Forex Analysis
by ForexNewsNow Team on February 4th, 2011

ForexNewsNow Daily Market Outlook for February 4th, 2011

NEW YORK (Forex News Now) – Daily Market Overview – The daily forex news reported the U.S. Dollar firmed against most other major currencies on Thursday. With the exception of the Australian Dollar, the Greenback was resilient against the other majors.

The Australian Dollar rose sharply after the release of the RBA’s Monetary Policy Statement in which the central bank raised its projections for growth in Australia for 2011 from 3.75% made in November, to 4.25% despite massive flooding in Queensland last month.

In European currencies, EUR/USD analysis showed the rate declined sharply on Thursday after the ECB left rates at 1.0% as widely expected, and comments by ECB chief Jean-Claude Trichet that the central bank had no intention of raising rates from their record low levels. Sterling, on the other hand, rose early in the session after news that U.K. PMI beat expectations, only to fall later in the trading day.

The Greenback held steady against the other currencies, rising marginally against the Canadian Dollar and virtually unchanged against the Japanese Yen and the New Zealand Dollar. The Kiwi dropped sharply in late trading on Wednesday due to negative employment data with the New Zealand Unemployment Rate jumping to 6.8% from 6.4%.

The price of gold rose sharply on Thursday due in part to continued tensions in Egypt. The precious metal rose over the $1,350 psychological level to $1,354, while the price of crude oil was mostly unchanged at $90.86 per barrel.

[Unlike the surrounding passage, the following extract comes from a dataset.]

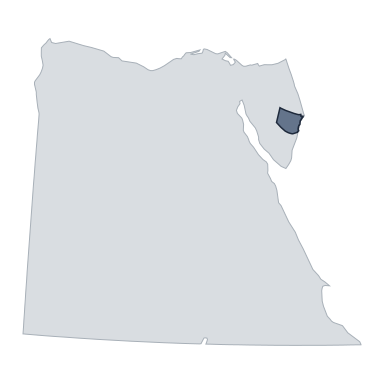 Nuweiba, Janub Sina', Egypt shown in context
{"feature_id": "37247803B27009685632556", "entity_name": "Nuweiba", "entity_type": "district", "adm_level": 2, "iso_a3": "EGY", "parent_name": "Egypt", "parent_adm1": "Janub Sina'", "projection": "orthographic", "projection_center": [34.683, 29.314], "detail": "fine", "context": "in_parent", "style": "filled", "palette": "slate", "viewbox_px": 384, "rotation_deg": 0, "n_neighbors": 0, "source": "geoboundaries", "source_scale": "gbopen_adm2", "svg_char_len": 4352}
<svg xmlns="http://www.w3.org/2000/svg" viewBox="0 0 384 384"><path d="M361.0,344.8L351.6,344.9L342.2,345.1L332.9,345.2L323.5,345.3L314.2,345.3L304.8,345.3L295.4,345.4L286.1,345.3L276.7,345.3L267.4,345.2L258.0,345.1L248.7,345.0L239.3,344.8L229.9,344.7L220.6,344.5L211.2,344.2L205.9,344.1L206.9,341.4L207.5,339.5L206.9,338.1L205.1,337.8L203.9,338.1L201.0,343.7L199.5,343.9L196.2,343.8L185.3,343.5L174.4,343.1L163.6,342.7L152.7,342.2L141.9,341.7L131.0,341.2L120.2,340.6L109.3,340.0L98.5,339.4L87.7,338.7L76.9,338.0L66.1,337.2L55.3,336.5L44.6,335.7L33.8,334.8L23.0,333.9L23.5,327.1L23.9,320.2L24.4,313.4L24.8,306.6L25.3,299.7L25.7,292.9L26.2,286.0L26.7,279.1L27.1,272.3L27.6,265.4L28.1,258.6L28.6,251.7L29.1,244.8L29.6,238.0L30.1,231.1L30.6,224.2L31.1,217.3L31.6,210.5L32.1,203.6L32.6,196.7L33.1,189.8L33.6,182.9L34.2,176.1L34.7,169.2L35.2,162.3L35.8,155.4L36.3,148.5L36.9,141.6L37.4,134.7L38.0,127.9L38.6,121.0L39.1,114.1L39.0,112.8L37.9,108.0L37.1,101.9L36.3,94.5L36.3,92.1L34.5,84.4L34.5,82.2L35.2,80.8L39.7,74.8L41.2,71.8L42.5,68.2L43.1,65.2L42.3,60.5L41.3,56.2L41.3,52.0L41.4,47.8L43.7,45.1L46.3,42.7L47.4,41.1L48.9,39.4L50.0,38.6L51.6,42.5L55.6,43.5L69.1,41.2L83.5,45.6L91.5,47.5L103.8,51.1L111.1,56.7L113.1,57.4L118.6,57.7L122.0,60.9L136.3,63.1L143.7,66.8L148.0,69.7L150.5,70.6L152.8,70.6L156.0,69.7L160.0,68.1L164.4,65.7L173.6,59.4L176.8,58.4L178.8,58.7L181.3,58.8L182.4,57.0L183.8,55.8L184.7,54.4L186.1,52.8L190.7,52.5L200.0,49.9L199.0,51.3L190.4,54.2L194.0,54.7L197.8,53.7L202.0,53.2L202.8,51.8L203.4,49.3L204.3,48.9L207.1,49.5L215.7,53.7L217.8,53.9L224.0,51.8L225.3,51.4L227.2,52.7L231.6,57.7L230.1,57.6L225.3,53.2L224.9,55.3L222.0,59.0L225.4,60.7L228.2,61.3L229.6,63.5L230.5,65.3L233.3,64.6L235.4,62.1L234.4,60.7L233.7,59.2L234.6,59.2L236.5,60.4L241.9,65.3L243.7,66.3L245.9,66.2L250.4,64.9L251.6,65.2L257.7,63.5L258.3,64.8L259.3,66.1L264.2,64.7L271.8,64.8L278.0,63.3L285.2,59.6L285.8,59.0L286.2,59.9L287.0,62.5L289.2,69.1L291.1,74.2L293.4,81.3L294.2,84.1L294.5,86.0L297.9,93.8L299.9,100.2L301.4,105.5L303.5,113.1L304.5,115.8L303.0,117.2L300.0,122.1L296.8,137.9L292.1,150.2L291.6,157.9L290.8,160.7L288.6,164.6L285.9,168.5L281.2,166.4L273.5,159.7L269.0,153.2L264.2,149.1L259.8,143.5L258.6,139.6L258.6,137.0L256.7,130.9L255.3,127.9L249.9,121.3L248.4,117.8L247.2,116.2L246.0,114.0L244.2,105.4L242.1,100.0L239.6,101.4L240.0,103.7L237.8,106.8L236.4,110.4L237.4,113.4L241.8,118.1L242.6,120.1L243.6,124.4L243.3,130.2L244.0,132.2L247.4,136.6L248.5,139.2L249.2,141.4L250.3,143.5L253.6,147.3L258.4,154.6L262.9,159.5L266.3,161.9L267.7,164.2L267.9,170.3L267.6,173.2L270.5,178.6L271.6,181.4L274.4,183.6L275.7,186.2L276.9,190.4L278.6,202.7L281.1,205.7L288.8,222.0L295.3,232.2L298.4,239.8L303.3,249.1L312.9,269.5L318.6,275.7L320.9,279.3L325.0,282.0L329.5,285.8L325.2,285.5L324.2,285.7L322.7,286.4L322.0,288.8L321.7,290.8L322.2,301.1L323.5,306.3L327.3,316.2L330.1,319.2L331.5,321.1L333.5,322.5L342.5,325.7L347.8,332.8L359.7,341.7L360.9,344.2L361.0,344.8Z" fill="#d9dde1" stroke="#a8b0b8" stroke-width="1"/><path d="M286.7,131.9L288.3,132.7L289.2,133.0L291.2,133.6L292.3,133.8L293.1,133.7L297.5,132.3L297.5,132.2L297.4,131.9L297.5,131.6L297.7,131.4L297.8,131.3L298.0,131.3L298.2,131.2L298.4,131.1L298.6,131.0L298.7,130.8L298.6,130.6L298.6,130.2L298.4,129.9L298.3,129.6L298.2,129.4L298.0,129.1L298.1,128.8L298.3,128.7L298.2,128.3L298.2,128.1L298.3,127.9L298.4,127.7L298.5,127.6L298.4,127.4L298.3,127.1L298.4,126.8L298.6,126.5L298.6,126.3L298.7,126.2L298.8,125.9L298.8,125.7L298.9,125.3L299.1,125.3L299.4,125.2L299.5,125.0L299.5,124.8L299.7,124.7L299.8,124.6L299.9,124.4L300.0,124.1L300.0,123.8L300.0,123.6L300.0,123.3L299.9,123.1L299.9,122.9L299.9,122.7L300.0,122.5L300.1,122.3L300.1,122.1L300.2,121.9L300.2,121.7L300.2,121.4L300.1,121.2L300.2,120.9L300.3,120.8L300.4,120.6L300.5,120.3L300.6,120.1L300.8,120.0L300.9,119.9L301.0,119.9L301.2,119.7L301.2,119.4L301.2,119.2L301.3,118.9L301.6,118.8L301.7,118.7L301.9,118.6L301.9,118.4L301.8,118.1L302.0,118.1L302.1,117.8L302.2,117.7L302.3,117.5L302.5,117.4L302.4,117.3L302.4,117.2L302.5,117.2L302.8,117.1L303.0,116.7L303.1,116.3L303.1,116.2L302.3,116.2L301.6,116.2L300.9,116.2L300.8,115.8L300.9,115.6L301.0,115.2L300.9,115.0L300.8,114.4L299.0,114.7L297.8,114.5L293.9,113.4L285.8,110.5L281.2,108.4L280.0,107.7L276.5,122.5L281.1,127.5L285.2,131.1L286.7,131.9Z" fill="#64748b" stroke="#1e293b" stroke-width="1.5"/></svg>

February 3rd Important Forex Developments:

  1. EUR/USD Sharply Lower on ECB Rate Decision and Trichet Comments – After the ECB left the benchmark Minimum Bid Rate at 1.0%, as widely expected, ECB chief Trichet stated that, “Inflation expectations remain firmly anchored, in line with our aim of keeping inflation rates below but close to 2 percent over the medium term.” The statements were taken as dovish by the market, with little chance of an ECB rate hike in the near future, which sent the EUR/USD rate sharply lower.
  2. U.K. Services PMI Pushes Sterling To New Recent High – Cable traded as high as 1.6276, — a level not seen since December of 2009 — on Thursday after news that the U.K. Services PMI came in at 54.5, considerably better than the consensus of a 51.2 print. The number was at its highest level in eight months and gives further evidence that the U.K. economy is on the upswing, making a BOE rate hike more likely later in the year. Nevertheless, GBP/USD then sold off on profit taking and is at the 1.6157 level in early Friday trading.
  3. ISM Non-Manufacturing PMI and Jobless Data Gives the USD Support – ISM Non-Manufacturing PMI came out at 54.5, significantly higher than the 51.2 expected and the best reading since 2005, while Initial Jobless Claims dropped to 415K versus an expected 420K. Both numbers added to the U.S. Dollar’s strength against other currencies.
  4. Aussie Sharply Higher on RBA Monetary Policy Statement – AUD/USD rose sharply after the RBA released its Monetary Policy Statement. The statement noted that the record flooding in December will “have a material effect on the near-term profile of gross domestic product, with growth in the December and March quarters notably lower,” Nevertheless, the central bank continued that “a strong recovery in the June quarter as coal production picks up and the rebuilding effort gets under way.”
  5. Disappointing Eurozone Retail Sales – EUR/USD analysis shows the rate was negatively affected by a dismal Retail Sales report, which had EZ Retail Sales dropping -0.6%, significantly worse than the consensus of a +0.4% increase the market was anticipating.

February 4th Forex Events for Traders to Watch

  1. U.S. Non-Farm Payrolls – One of the most influential numbers for the forex market, the U.S. Non-Farm Employment Change inevitably adds volatility to the entire forex market. This month’s number is expected to show the U.S. economy added 137K jobs. A favorable number will most likely fuel a rally in the U.S. Dollar.
  2. U.S. Unemployment Rate – Along with the Non-Farm Payrolls number, the U.S. Unemployment Rate also impacts the forex market; however not to the same degree. The U.S. Unemployment Rate is expected to rise to 9.5% from 9.4%.
  3. EU Economic Summit – Officials and heads of state will be meeting in Brussels to discuss the Euro, sovereign debt and other economic issues.
  4. Canadian Employment Numbers – Canadian Unemployment is expected to stay steady at 7.6%, while the Canadian Employment Change is expected to be +18.9K.
  5. The Price of Gold – The price of gold has just gone over the psychological $1,350 level. If continued unrest in Egypt persists, gold and oil will undoubtedly rally igniting inflation and prompting action from the world’s central banks.